Traditionally, mainstream Bollywood has reserved normalcy for the Hindu Hero while encoding minorities with signs of cultural exaggeration -- the drunken Goan, the God-fearing Muslim tailor, qawwaal or bawarchi, the comical Sikh taxi driver and so on. These characters are essential to complete the cinematic tableau of national integration -- much like the spectacle of happy dances from all over the country in the Republic Day parade. But a perceptible shift has occurred in films from the late 1980s through the turbulent 1990s and beyond -- that of deploying aggression as one of the defining characteristics of the minority community. So while earlier Muslims usually appeared in "character" roles such as the hero's friend or a childless man who had adopted the orphaned hero when he was young (Vidhaata, Amar Akbar Anthony) etc., by the 90s they were wearing the villain's boots -- underworld dons being a particular favorite. It is perhaps ironic that the silver screen, which seems at the moment obsessed by the theme of terrorism (invariably of the Islamic variety), is swamped by Muslim characters like never before. The casting of Muslims as terrorists is often balanced by the presence of a "nationalist Muslim" whose blood must be expiated as proof of his patriotism, for instance the character of Rahim in Indian, who dies while aiding the hero in his mission.
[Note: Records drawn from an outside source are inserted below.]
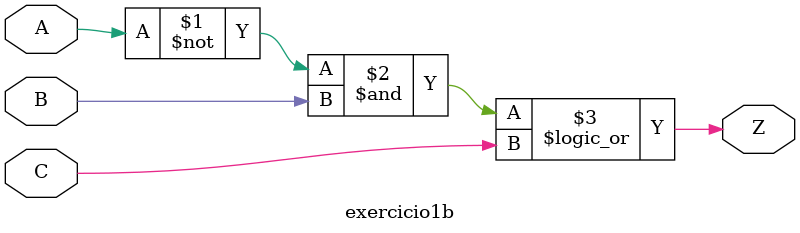
<source format=v>
module exercicio1b(A, B, C, Z);
	input A, B, C;
	output Z;
	
	assign Z = ((~A)&B)||C;
	
endmodule
</source>
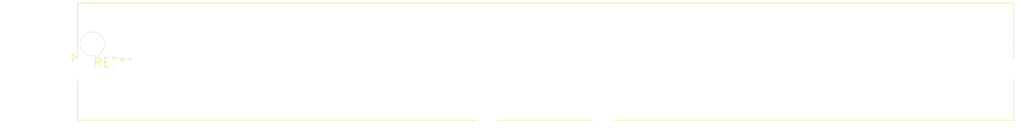
<source format=kicad_pcb>
(kicad_pcb (version 20240108) (generator pcbnew)

  (general
    (thickness 1.6)
  )

  (paper "A4")
  (layers
    (0 "F.Cu" signal)
    (31 "B.Cu" signal)
    (32 "B.Adhes" user "B.Adhesive")
    (33 "F.Adhes" user "F.Adhesive")
    (34 "B.Paste" user)
    (35 "F.Paste" user)
    (36 "B.SilkS" user "B.Silkscreen")
    (37 "F.SilkS" user "F.Silkscreen")
    (38 "B.Mask" user)
    (39 "F.Mask" user)
    (40 "Dwgs.User" user "User.Drawings")
    (41 "Cmts.User" user "User.Comments")
    (42 "Eco1.User" user "User.Eco1")
    (43 "Eco2.User" user "User.Eco2")
    (44 "Edge.Cuts" user)
    (45 "Margin" user)
    (46 "B.CrtYd" user "B.Courtyard")
    (47 "F.CrtYd" user "F.Courtyard")
    (48 "B.Fab" user)
    (49 "F.Fab" user)
    (50 "User.1" user)
    (51 "User.2" user)
    (52 "User.3" user)
    (53 "User.4" user)
    (54 "User.5" user)
    (55 "User.6" user)
    (56 "User.7" user)
    (57 "User.8" user)
    (58 "User.9" user)
  )

  (setup
    (pad_to_mask_clearance 0)
    (pcbplotparams
      (layerselection 0x00010fc_ffffffff)
      (plot_on_all_layers_selection 0x0000000_00000000)
      (disableapertmacros false)
      (usegerberextensions false)
      (usegerberattributes false)
      (usegerberadvancedattributes false)
      (creategerberjobfile false)
      (dashed_line_dash_ratio 12.000000)
      (dashed_line_gap_ratio 3.000000)
      (svgprecision 4)
      (plotframeref false)
      (viasonmask false)
      (mode 1)
      (useauxorigin false)
      (hpglpennumber 1)
      (hpglpenspeed 20)
      (hpglpendiameter 15.000000)
      (dxfpolygonmode false)
      (dxfimperialunits false)
      (dxfusepcbnewfont false)
      (psnegative false)
      (psa4output false)
      (plotreference false)
      (plotvalue false)
      (plotinvisibletext false)
      (sketchpadsonfab false)
      (subtractmaskfromsilk false)
      (outputformat 1)
      (mirror false)
      (drillshape 1)
      (scaleselection 1)
      (outputdirectory "")
    )
  )

  (net 0 "")

  (footprint "RJ45_Amphenol_RJHSE5380-08" (layer "F.Cu") (at 0 0))

)

</source>
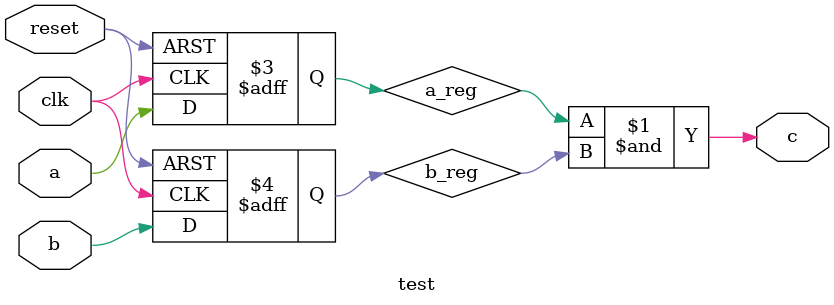
<source format=v>
module test (
  input wire clk,
  input wire reset,
  
  input wire a,
  input wire b,
  
  output wire c
);

reg a_reg;
reg b_reg;

assign c = a_reg & b_reg;


always @ (posedge clk or posedge reset)
  if (reset)
    begin
	  a_reg <= 1'b0;
	  b_reg <= 1'b0;
	end
  else
    begin
	  a_reg <= a;
	  b_reg <= b;
	end
	
endmodule
	
	
</source>
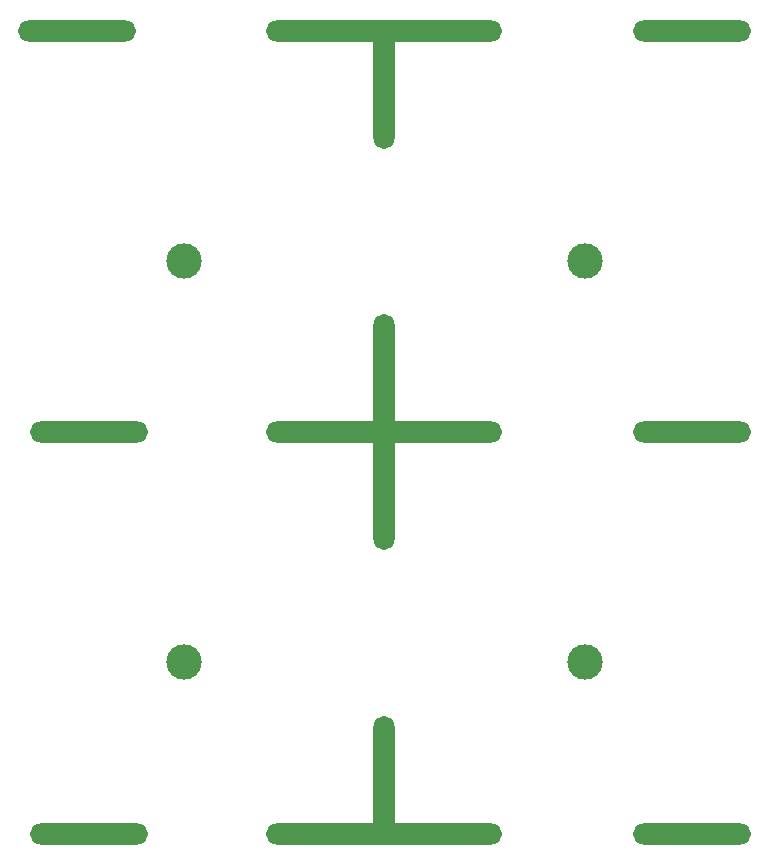
<source format=gbs>
%TF.GenerationSoftware,KiCad,Pcbnew,(6.0.4)*%
%TF.CreationDate,2022-12-06T00:22:49+09:00*%
%TF.ProjectId,gps-teseo-p,6770732d-7465-4736-956f-2d702e6b6963,rev?*%
%TF.SameCoordinates,Original*%
%TF.FileFunction,Soldermask,Bot*%
%TF.FilePolarity,Negative*%
%FSLAX46Y46*%
G04 Gerber Fmt 4.6, Leading zero omitted, Abs format (unit mm)*
G04 Created by KiCad (PCBNEW (6.0.4)) date 2022-12-06 00:22:49*
%MOMM*%
%LPD*%
G01*
G04 APERTURE LIST*
%ADD10O,10.000000X1.800000*%
%ADD11O,20.000000X1.800000*%
%ADD12O,1.800000X10.000000*%
%ADD13O,1.800000X20.000000*%
%ADD14C,3.000000*%
G04 APERTURE END LIST*
D10*
%TO.C,*%
X67000000Y-39000000D03*
%TD*%
%TO.C,*%
X119000000Y-39000000D03*
%TD*%
%TO.C,*%
X119000000Y-107000000D03*
%TD*%
%TO.C,*%
X68000000Y-107000000D03*
%TD*%
D11*
%TO.C,*%
X93000000Y-39000000D03*
%TD*%
%TO.C,*%
X93000000Y-107000000D03*
%TD*%
D12*
%TO.C,*%
X93000000Y-102000000D03*
%TD*%
D10*
%TO.C,*%
X119000000Y-73000000D03*
%TD*%
D12*
%TO.C,*%
X93000000Y-44000000D03*
%TD*%
D10*
%TO.C,*%
X68000000Y-73000000D03*
%TD*%
D13*
%TO.C,*%
X93000000Y-73000000D03*
%TD*%
D11*
%TO.C,*%
X93000000Y-73000000D03*
%TD*%
D14*
%TO.C,IC14*%
X110000000Y-92500000D03*
%TD*%
%TO.C,IC11*%
X76000000Y-92500000D03*
%TD*%
%TO.C,IC5*%
X110000000Y-58500000D03*
%TD*%
%TO.C,IC2*%
X76000000Y-58500000D03*
%TD*%
M02*

</source>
These Bollywood films establish the "war against terror" as a dharamyudh, or holy war. For instance, in Indian, Sunny Deol precedes the killing of Waseem Khan by murdering his father in-law, who had become the terrorist's accomplice. This slaughter is described and legitimated through the image of the killing of Kauravas by Arjun (it is not hatya but vadh). Al-Baksh the obligatory good-Muslim character in MTS perpetrates another stereotype by wearing the dress of a Rajput warrior going to the battlefield. He wears the tilak and proclaims, "Hindustan se gaddari karne walo ka rastaa seedhe kabristan jaata hai." (The path of those who betray India goes straight to the graveyard). Again, this is no innocent statement, and it is particularly ironic that a Muslim character is made to say it, for it recalls the chilling slogan that accompanied the demolition of the Babri Masjid in 1992, "Musalmanon ke do hi sthan, Ya Pakistan ya Kabristan." (Only two places for the Muslims, Either Pakistan or the Graveyard). The real danger of these ultranationalist films lies precisely in their defense and legitimization of a brute police state, already a part of mainstream political commonsense. It makes laws like the recent Prevention of Terrorism Act (POTA in India, and modeled after the Homeland Security Bill in the USA) "normal," and all dissent blasphemous.
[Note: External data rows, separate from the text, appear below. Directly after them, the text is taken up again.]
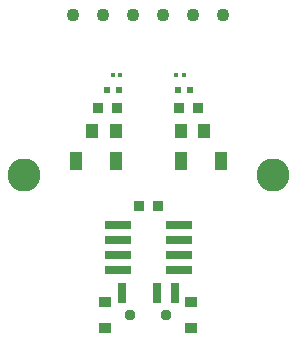
<source format=gts>
G75*
%MOIN*%
%OFA0B0*%
%FSLAX24Y24*%
%IPPOS*%
%LPD*%
%AMOC8*
5,1,8,0,0,1.08239X$1,22.5*
%
%ADD10C,0.1103*%
%ADD11C,0.0434*%
%ADD12R,0.0434X0.0473*%
%ADD13R,0.0355X0.0355*%
%ADD14R,0.0237X0.0237*%
%ADD15R,0.0158X0.0158*%
%ADD16R,0.0434X0.0591*%
%ADD17C,0.0375*%
%ADD18R,0.0316X0.0670*%
%ADD19R,0.0434X0.0355*%
%ADD20R,0.0906X0.0276*%
D10*
X002285Y005912D03*
X010592Y005912D03*
D11*
X008939Y011252D03*
X007939Y011252D03*
X006939Y011252D03*
X005939Y011252D03*
X004939Y011252D03*
X003939Y011252D03*
D12*
X004570Y007377D03*
X005358Y007377D03*
X007519Y007377D03*
X008307Y007377D03*
D13*
X008110Y008127D03*
X007480Y008127D03*
X005397Y008127D03*
X004767Y008127D03*
X006124Y004877D03*
X006754Y004877D03*
D14*
X007421Y008752D03*
X007815Y008752D03*
X005456Y008752D03*
X005063Y008752D03*
D15*
X005259Y009252D03*
X005496Y009252D03*
X007381Y009252D03*
X007618Y009252D03*
D16*
X007519Y006377D03*
X008858Y006377D03*
X005358Y006377D03*
X004019Y006377D03*
D17*
X005848Y001252D03*
X007029Y001252D03*
D18*
X006734Y001961D03*
X007324Y001961D03*
X005553Y001961D03*
D19*
X005002Y000819D03*
X005002Y001685D03*
X007876Y001685D03*
X007876Y000819D03*
D20*
X007462Y002752D03*
X007462Y003252D03*
X007462Y003752D03*
X007462Y004252D03*
X005415Y004252D03*
X005415Y003752D03*
X005415Y003252D03*
X005415Y002752D03*
M02*

</source>
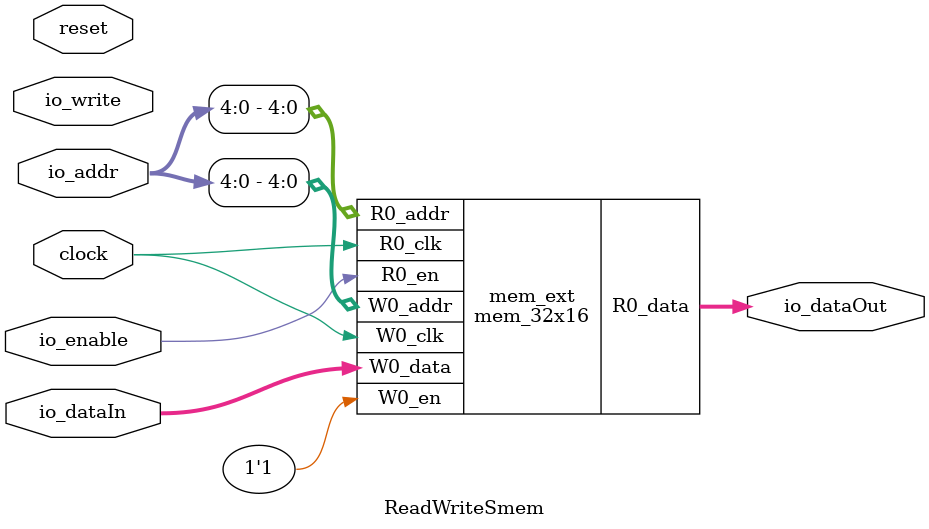
<source format=v>
module mem_32x16(
  input  [4:0]  R0_addr,
  input         R0_en,
                R0_clk,
  input  [4:0]  W0_addr,
  input         W0_en,
                W0_clk,
  input  [15:0] W0_data,
  output [15:0] R0_data
);

  reg [15:0] Memory[0:31];
  reg        _R0_en_d0;
  reg [4:0]  _R0_addr_d0;
  always @(posedge R0_clk) begin
    _R0_en_d0 <= R0_en;
    _R0_addr_d0 <= R0_addr;
  end // always @(posedge)
  always @(posedge W0_clk) begin
    if (W0_en)
      Memory[W0_addr] <= W0_data;
  end // always @(posedge)
  assign R0_data = _R0_en_d0 ? Memory[_R0_addr_d0] : 16'bx;
endmodule

module ReadWriteSmem(
  input         clock,
                reset,
                io_enable,
                io_write,
  input  [9:0]  io_addr,
  input  [15:0] io_dataIn,
  output [15:0] io_dataOut
);

  mem_32x16 mem_ext (
    .R0_addr (io_addr[4:0]),
    .R0_en   (io_enable),
    .R0_clk  (clock),
    .W0_addr (io_addr[4:0]),
    .W0_en   (1'h1),
    .W0_clk  (clock),
    .W0_data (io_dataIn),
    .R0_data (io_dataOut)
  );
endmodule


</source>
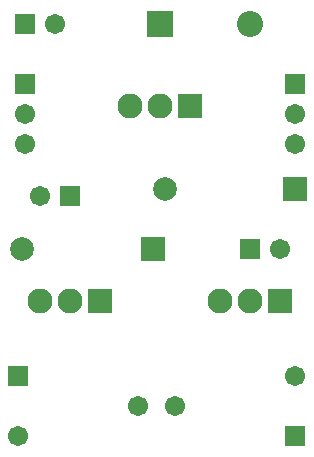
<source format=gbs>
G04 DipTrace 2.3.1.0*
%INlinebot-v2.0.gbs*%
%MOIN*%
%ADD22R,0.0787X0.0787*%
%ADD23C,0.0787*%
%ADD33C,0.0867*%
%ADD34R,0.0867X0.0867*%
%ADD35C,0.0828*%
%ADD37R,0.0828X0.0828*%
%ADD39C,0.0671*%
%ADD41R,0.0671X0.0671*%
%FSLAX44Y44*%
G04*
G70*
G90*
G75*
G01*
%LNBotMask*%
%LPD*%
D22*
X10250Y9750D3*
D23*
X5900D3*
D22*
X5500Y7750D3*
D23*
X1150D3*
D41*
X1250Y15250D3*
D39*
X2250D3*
D41*
X10250Y13250D3*
D39*
Y12250D3*
Y11250D3*
D41*
X1250Y13250D3*
D39*
Y12250D3*
Y11250D3*
D41*
X8750Y7750D3*
D39*
X9750D3*
D41*
X2750Y9500D3*
D39*
X1750D3*
D37*
X9750Y6000D3*
D35*
X8750D3*
X7750D3*
D37*
X3750D3*
D35*
X2750D3*
X1750D3*
D41*
X10250Y1500D3*
D39*
X6250Y2500D3*
X10250Y3500D3*
D41*
X1000D3*
D39*
X5000Y2500D3*
X1000Y1500D3*
D34*
X5750Y15250D3*
D33*
X8750D3*
D37*
X6750Y12500D3*
D35*
X5750D3*
X4750D3*
M02*

</source>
Fortunately it appears that all is not totally lost with Bollywood. Pop patriotism might have been milked dry -- the disastrous run of some recent jingoistic films at the box office does not portend well for the spate of similar movies lined up for release. And Shaheed 23rd<$b$f"BodoniBE-Italic"> March, 1931 was not the only movie made on the life of Bhagat Singh. The Legend of Bhagat Singh, released on the same day as the Deol film, attempts a faithful recreation of the revolutionary's ideas. It traces the journey from his staunch Gandhian childhood, his disillusionment with Gandhi and Congress following the unilateral withdrawal of non-Cooperation, his move to anarchism, and gradually his commitment to building a Socialist party. The debate between the Congress and the Socialists about the concept of freedom is posited as a debate between two contending ideas of nation building. The film shows Bhagat Singh delineating his reasons for changing the name of his Party from the Hindustan Republican Army to the Hindustan Socialist Republican Army. The reasons are fleshed out in detail with Ajay Devgan playing Bhagat Singh and persuading his comrades that the transfer of power from the whites to the brown sahibs is not their goal: their aim is to end the exploitation of man by man through establishing Socialism. This depiction offers a stark contrast to the manufactured specter of "foreign" terrorism that lies at the heart of Bollywood's jingoistic drive.